**EXERCISE OBJECTIVE:** Output every line of text from the rows below as a Markdown table with two columns, No. and Line. Number each line, skip blank lines, and leave out the pictures.

Start of GIVEN RECORDS

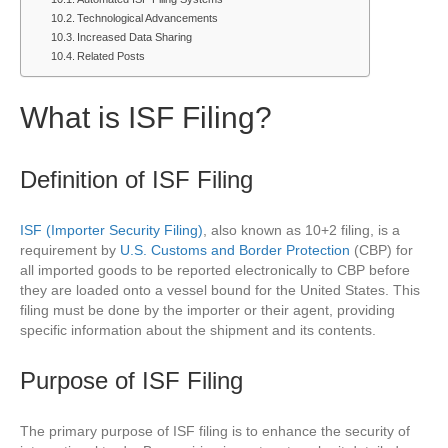
Technological Advancements
Increased Data Sharing
Related Posts
What is ISF Filing?
Definition of ISF Filing
ISF (Importer Security Filing)
, also known as 10+2 filing, is a
requirement by
U.S. Customs and Border Protection
(CBP) for
all imported goods to be reported electronically to CBP before
they are loaded onto a vessel bound for the United States. This
filing must be done by the importer or their agent, providing
specific information about the shipment and its contents.
Purpose of ISF Filing
The primary purpose of ISF filing is to enhance the security of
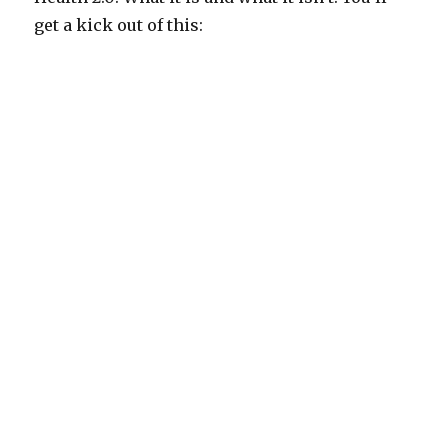
get a kick out of this:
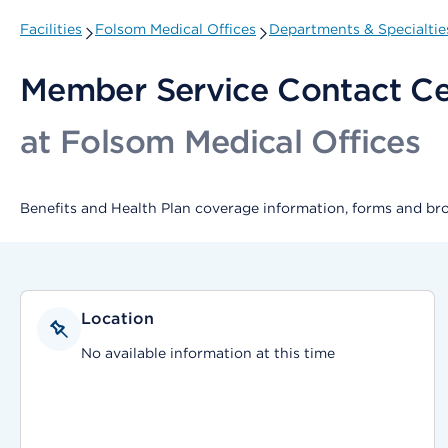
Facilities
Folsom Medical Offices
Departments & Specialtie
Member Service Contact Ce
at Folsom Medical Offices
Benefits and Health Plan coverage information, forms and br
Location
No available information at this time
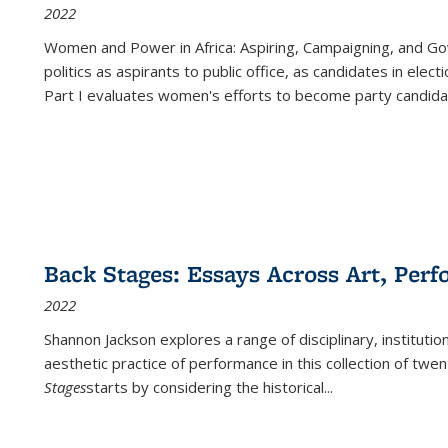
2022
Women and Power in Africa: Aspiring, Campaigning, and Go
politics as aspirants to public office, as candidates in ele
Part I evaluates women's efforts to become party candida
Back Stages: Essays Across Art, Perf
2022
Shannon Jackson explores a range of disciplinary, institution
aesthetic practice of performance in this collection of twe
Stages
starts by considering the historical
...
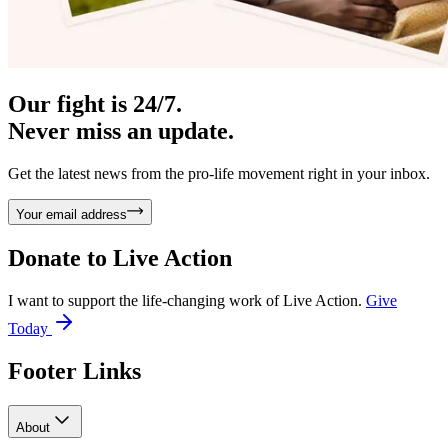
Our fight is 24/7.
Never miss an update.
Get the latest news from the pro-life movement right in your inbox.
Your email address
Donate to
Live Action
I want to support the life-changing work of Live Action.
Give
Today
Footer Links
About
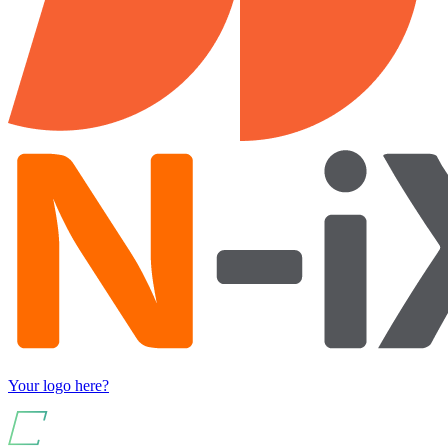
Your logo here?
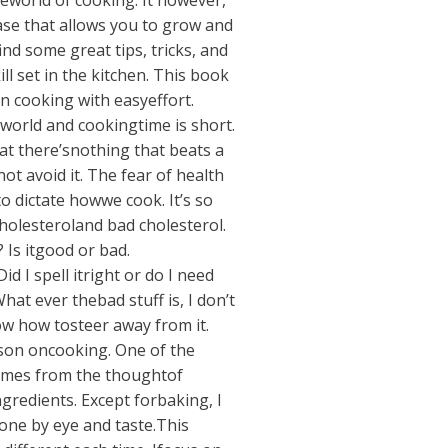
reworld of cooking. It however,
ase that allows you to grow and
nd some great tips, tricks, and
ll set in the kitchen. This book
in cooking with easyeffort.
 world and cookingtime is short.
hat there’snothing that beats a
ot avoid it. The fear of health
 dictate howwe cook. It’s so
holesteroland bad cholesterol.
 Is itgood or bad.
id I spell itright or do I need
at ever thebad stuff is, I don’t
ow how tosteer away from it.
lesson oncooking. One of the
comes from the thoughtof
redients. Except forbaking, I
one by eye and taste.This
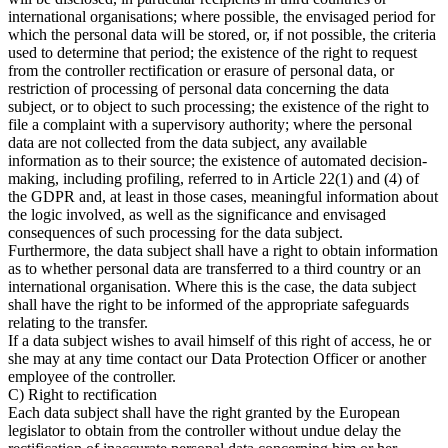
international organisations; where possible, the envisaged period for
which the personal data will be stored, or, if not possible, the criteria
used to determine that period; the existence of the right to request
from the controller rectification or erasure of personal data, or
restriction of processing of personal data concerning the data
subject, or to object to such processing; the existence of the right to
file a complaint with a supervisory authority; where the personal
data are not collected from the data subject, any available
information as to their source; the existence of automated decision-
making, including profiling, referred to in Article 22(1) and (4) of
the GDPR and, at least in those cases, meaningful information about
the logic involved, as well as the significance and envisaged
consequences of such processing for the data subject.
Furthermore, the data subject shall have a right to obtain information
as to whether personal data are transferred to a third country or an
international organisation. Where this is the case, the data subject
shall have the right to be informed of the appropriate safeguards
relating to the transfer.
If a data subject wishes to avail himself of this right of access, he or
she may at any time contact our Data Protection Officer or another
employee of the controller.
C) Right to rectification
Each data subject shall have the right granted by the European
legislator to obtain from the controller without undue delay the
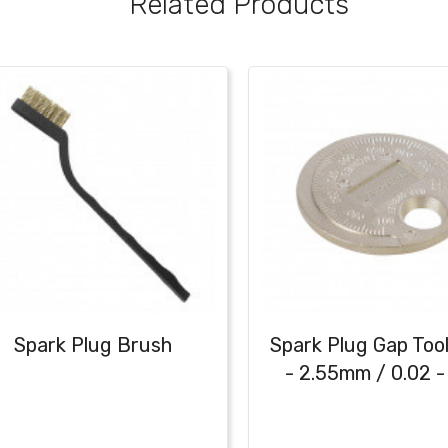
Related Products
Spark Plug Brush
Spark Plug Gap Tool
- 2.55mm / 0.02 - 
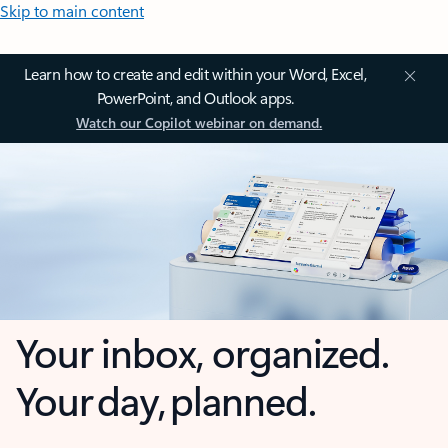
Skip to main content
Learn how to create and edit within your Word, Excel,
PowerPoint, and Outlook apps.
Watch our Copilot webinar on demand.
Your inbox, organized.
Your day, planned.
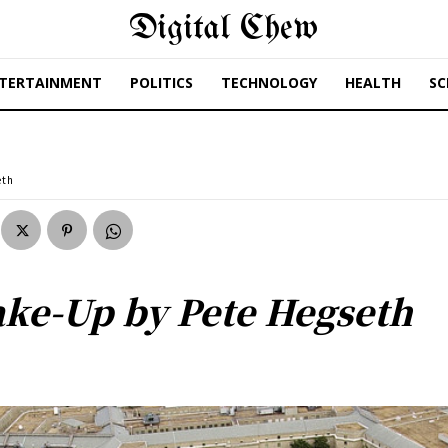
Digital Chew
TERTAINMENT
POLITICS
TECHNOLOGY
HEALTH
SC
eth
ake-Up by Pete Hegseth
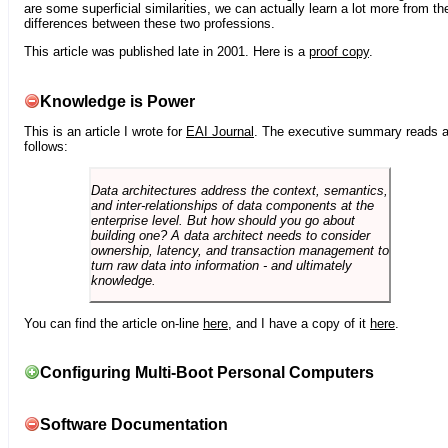
are some superficial similarities, we can actually learn a lot more from th
differences between these two professions.
This article was published late in 2001. Here is a
proof copy
.
Knowledge is Power
This is an article I wrote for
EAI Journal
. The executive summary reads 
follows:
Data architectures address the context, semantics,
and inter-relationships of data components at the
enterprise level. But how should you go about
building one? A data architect needs to consider
ownership, latency, and transaction management to
turn raw data into information - and ultimately
knowledge.
You can find the article on-line
here
, and I have a copy of it
here
.
Configuring Multi-Boot Personal Computers
Software Documentation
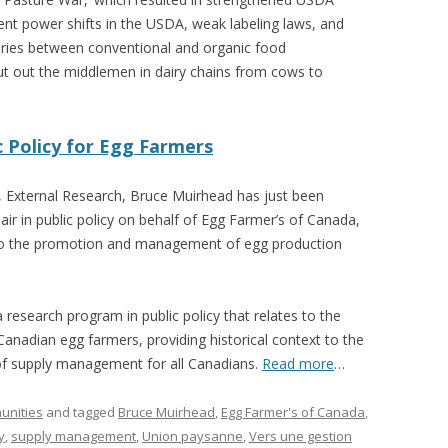
ent power shifts in the USDA, weak labeling laws, and
aries between conventional and organic food
t out the middlemen in dairy chains from cows to
c Policy for Egg Farmers
, External Research, Bruce Muirhead has just been
air in public policy on behalf of Egg Farmer’s of Canada,
d to the promotion and management of egg production
 research program in public policy that relates to the
Canadian egg farmers, providing historical context to the
of supply management for all Canadians.
Read more
…
unities
and tagged
Bruce Muirhead
,
Egg Farmer's of Canada
,
y
,
supply management
,
Union paysanne
,
Vers une gestion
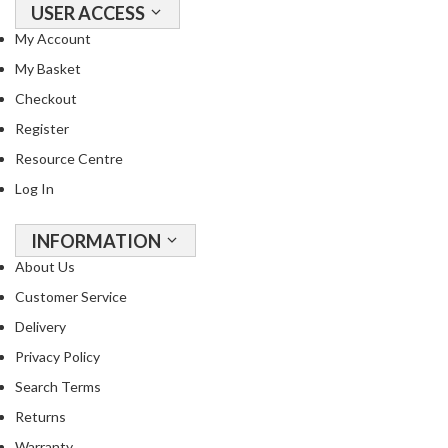
a
USER ACCESS
p
My Account
o
u
My Basket
c
Checkout
h
Register
C
Resource Centre
o
m
Log In
p
o
INFORMATION
s
About Us
t
Customer Service
a
b
Delivery
l
Privacy Policy
e
Search Terms
V
a
Returns
c
Warranty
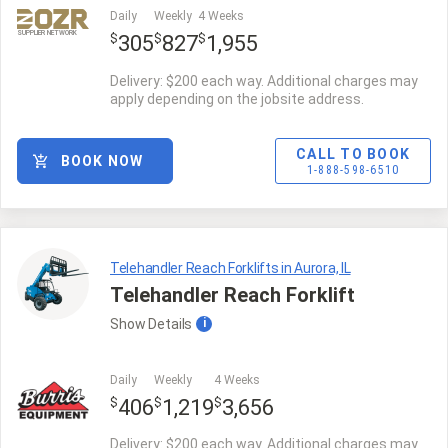
Daily
Weekly
4 Weeks
SUPPLIER NETWORK
$
$
$
305
827
1,955
Delivery: $200 each way. Additional charges may
apply depending on the jobsite address.
CALL TO BOOK
BOOK NOW
1-888-598-6510
Telehandler Reach Forklifts in Aurora, IL
Telehandler Reach Forklift
Show
Details
i
Daily
Weekly
4 Weeks
$
$
$
406
1,219
3,656
Delivery: $200 each way. Additional charges may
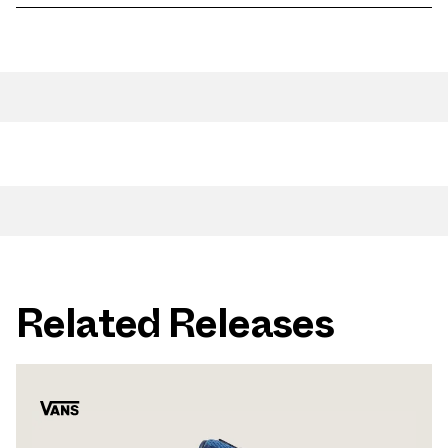
Related Releases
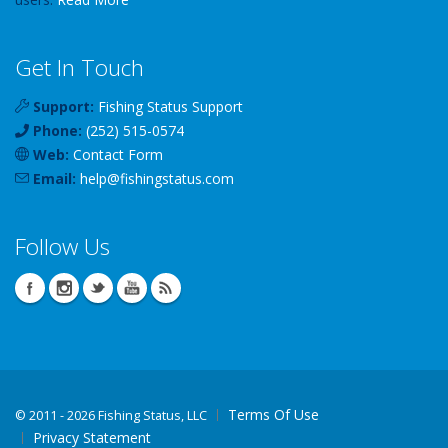
Get In Touch
Support:
Fishing Status Support
Phone:
(252) 515-0574
Web:
Contact Form
Email:
help
@
fishingstatus
.com
Follow Us
Terms Of Use
©
2011 - 2026 Fishing Status, LLC
Privacy Statement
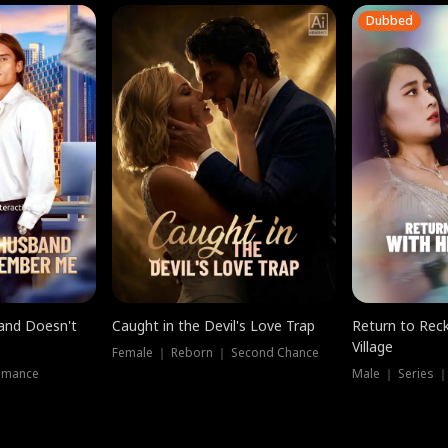
Dubbed
band Doesn't
Caught in the Devil's Love Trap
Return to Reck
Village
Female ｜ Reborn ｜ Second Chance
omance
Male ｜ Series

End of GIVEN RECORDS

**ANSWER TO THIS TASK:**
| No. | Line |
|---|---|
| 1 | Technological Advancements |
| 2 | Increased Data Sharing |
| 3 | Related Posts |
| 4 | What is ISF Filing? |
| 5 | Definition of ISF Filing |
| 6 | ISF (Importer Security Filing) |
| 7 | , also known as 10+2 filing, is a |
| 8 | requirement by |
| 9 | U.S. Customs and Border Protection |
| 10 | (CBP) for |
| 11 | all imported goods to be reported electronically to CBP before |
| 12 | they are loaded onto a vessel bound for the United States. This |
| 13 | filing must be done by the importer or their agent, providing |
| 14 | specific information about the shipment and its contents. |
| 15 | Purpose of ISF Filing |
| 16 | The primary purpose of ISF filing is to enhance the security of |
| 17 | get a kick out of this: |
| 18 | Facilities |
| 19 | Folsom Medical Offices |
| 20 | Departments & Specialtie |
| 21 | Member Service Contact Ce |
| 22 | at Folsom Medical Offices |
| 23 | Benefits and Health Plan coverage information, forms and br |
| 24 | Location |
| 25 | No available information at this time |
| 26 | 2022 |
| 27 | Women and Power in Africa: Aspiring, Campaigning, and Go |
| 28 | politics as aspirants to public office, as candidates in ele |
| 29 | Part I evaluates women's efforts to become party candida |
| 30 | Back Stages: Essays Across Art, Perf |
| 31 | 2022 |
| 32 | Shannon Jackson explores a range of disciplinary, institution |
| 33 | aesthetic practice of performance in this collection of twe |
| 34 | Stages |
| 35 | starts by considering the historical |
| 36 | ... |
| 37 | Our fight is 24/7. |
| 38 | Never miss an update. |
| 39 | Get the latest news from the pro-life movement right in your inbox. |
| 40 | Your email address |
| 41 | Donate to |
| 42 | Live Action |
| 43 | I want to support the life-changing work of Live Action. |
| 44 | Give |
| 45 | Today |
| 46 | Footer Links |
| 47 | About |
| 48 | Your logo here? |
| 49 | reworld of cooking. It however, |
| 50 | ase that allows you to grow and |
| 51 | nd some great tips, tricks, and |
| 52 | ll set in the kitchen. This book |
| 53 | in cooking with easyeffort. |
| 54 |  world and cookingtime is short. |
| 55 | hat there’snothing that beats a |
| 56 | ot avoid it. The fear of health |
| 57 |  dictate howwe cook. It’s so |
| 58 | holesteroland bad cholesterol. |
| 59 |  Is itgood or bad. |
| 60 | id I spell itright or do I need |
| 61 | at ever thebad stuff is, I don’t |
| 62 | ow how tosteer away from it. |
| 63 | lesson oncooking. One of the |
| 64 | comes from the thoughtof |
| 65 | redients. Except forbaking, I |
| 66 | one by eye and taste.This |
| 67 | international organisations; where possible, the envisaged period for |
| 68 | which the personal data will be stored, or, if not possible, the criteria |
| 69 | used to determine that period; the existence of the right to request |
| 70 | from the controller rectification or erasure of personal data, or |
| 71 | restriction of processing of personal data concerning the data |
| 72 | subject, or to object to such processing; the existence of the right to |
| 73 | file a complaint with a supervisory authority; where the personal |
| 74 | data are not collected from the data subject, any available |
| 75 | information as to their source; the existence of automated decision- |
| 76 | making, including profiling, referred to in Article 22(1) and (4) of |
| 77 | the GDPR and, at least in those cases, meaningful information about |
| 78 | the logic involved, as well as the significance and envisaged |
| 79 | consequences of such processing for the data subject. |
| 80 | Furthermore, the data subject shall have a right to obtain information |
| 81 | as to whether personal data are transferred to a third country or an |
| 82 | international organisation. Where this is the case, the data subject |
| 83 | shall have the right to be informed of the appropriate safeguards |
| 84 | relating to the transfer. |
| 85 | If a data subject wishes to avail himself of this right of access, he or |
| 86 | she may at any time contact our Data Protection Officer or another |
| 87 | employee of the controller. |
| 88 | C) Right to rectification |
| 89 | Each data subject shall have the right granted by the European |
| 90 | legislator to obtain from the controller without undue delay the |
| 91 | Related Products |
| 92 | Spark Plug Brush |
| 93 | Spark Plug Gap Tool |
| 94 | - 2.55mm / 0.02 -  |
| 95 | Skip to main content |
| 96 | Learn how to create and edit within your Word, Excel, |
| 97 | PowerPoint, and Outlook apps. |
| 98 | Watch our Copilot webinar on demand. |
| 99 | Your inbox, organized. |
| 100 | Your day, planned. |
| 101 | Digital Chew |
| 102 | TERTAINMENT |
| 103 | POLITICS |
| 104 | TECHNOLOGY |
| 105 | HEALTH |
| 106 | SC |
| 107 | eth |
| 108 | ake-Up by Pete Hegseth |
| 109 | are some superficial similarities, we can actually learn a lot more from th |
| 110 | differences between these two professions. |
| 111 | This article was published late in 2001. Here is a |
| 112 | proof copy |
| 113 | . |
| 114 | Knowledge is Power |
| 115 | This is an article I wrote for |
| 116 | EAI Journal |
| 117 | . The executive summary reads  |
| 118 | follows: |
| 119 | Data architectures address the context, semantics, |
| 120 | and inter-relationships of data components at the |
| 121 | enterprise level. But how should you go about |
| 122 | building one? A data architect needs to consider |
| 123 | ownership, latency, and transaction management to |
| 124 | turn raw data into information - and ultimately |
| 125 | knowledge. |
| 126 | You can find the article on-line |
| 127 | here |
| 128 | , and I have a copy of it |
| 129 | here |
| 130 | . |
| 131 | Configuring Multi-Boot Personal Computers |
| 132 | Software Documentation |
| 133 | ent power shifts in the USDA, weak labeling laws, and |
| 134 | aries between conventional and organic food |
| 135 | t out the middlemen in dairy chains from cows to |
| 136 | c Policy for Egg Farmers |
| 137 | , External Research, Bruce Muirhead has just been |
| 138 | air in public policy on behalf of Egg Farmer’s of Canada, |
| 139 | d to the promotion and management of egg production |
| 140 |  research program in public policy that relates to the |
| 141 | Canadian egg farmers, providing historical context to the |
| 142 | of supply management for all Canadians. |
| 143 | Read more |
| 144 | … |
| 145 | unities |
| 146 | and tagged |
| 147 | Bruce Muirhead |
| 148 | , |
| 149 | Egg Farmer's of Canada |
| 150 | , |
| 151 | y |
| 152 | , |
| 153 | supply management |
| 154 | , |
| 155 | Union paysanne |
| 156 | , |
| 157 | Vers une gestion |
| 158 | a |
| 159 | USER ACCESS |
| 160 | p |
| 161 | My Account |
| 162 | o |
| 163 | u |
| 164 | My Basket |
| 165 | c |
| 166 | Checkout |
| 167 | h |
| 168 | Register |
| 169 | C |
| 170 | Resource Centre |
| 171 | o |
| 172 | m |
| 173 | Log In |
| 174 | p |
| 175 | o |
| 176 | INFORMATION |
| 177 | s |
| 178 | About Us |
| 179 | t |
| 180 | Customer Service |
| 181 | a |
| 182 | b |
| 183 | Delivery |
| 184 | l |
| 185 | Privacy Policy |
| 186 | e |
| 187 | Search Terms |
| 188 | V |
| 189 | a |
| 190 | Returns |
| 191 | c |
| 192 | Warranty |
| 193 | Daily |
| 194 | Weekly |
| 195 | 4 Weeks |
| 196 | SUPPLIER NETWORK |
| 197 | $ |
| 198 | $ |
| 199 | $ |
| 200 | 305 |
| 201 | 827 |
| 202 | 1,955 |
| 203 | Delivery: $200 each way. Additional charges may |
| 204 | apply depending on the jobsite address. |
| 205 | CALL TO BOOK |
| 206 | BOOK NOW |
| 207 | 1-888-598-6510 |
| 208 | Telehandler Reach Forklifts in Aurora, IL |
| 209 | Telehandler Reach Forklift |
| 210 | Show |
| 211 | Details |
| 212 | i |
| 213 | Daily |
| 214 | Weekly |
| 215 | 4 Weeks |
| 216 | $ |
| 217 | $ |
| 218 | $ |
| 219 | 406 |
| 220 | 1,219 |
| 221 | 3,656 |
| 222 | Delivery: $200 each way. Additional charges may |
| 223 | Related Releases |
| 224 | Get In Touch |
| 225 | Support: |
| 226 | Fishing Status Support |
| 227 | Phone: |
| 228 | (252) 515-0574 |
| 229 | Web: |
| 230 | Contact Form |
| 231 | Email: |
| 232 | help |
| 233 | @ |
| 234 | fishingstatus |
| 235 | .com |
| 236 | Follow Us |
| 237 | Terms Of Use |
| 238 | © |
| 239 | 2011 - 2026 Fishing Status, LLC |
| 240 | Privacy Statement |
| 241 | Dubbed |
| 242 | band Doesn't |
| 243 | Caught in the Devil's Love Trap |
| 244 | Return to Reck |
| 245 | Village |
| 246 | Female ｜ Reborn ｜ Second Chance |
| 247 | omance |
| 248 | Male ｜ Series |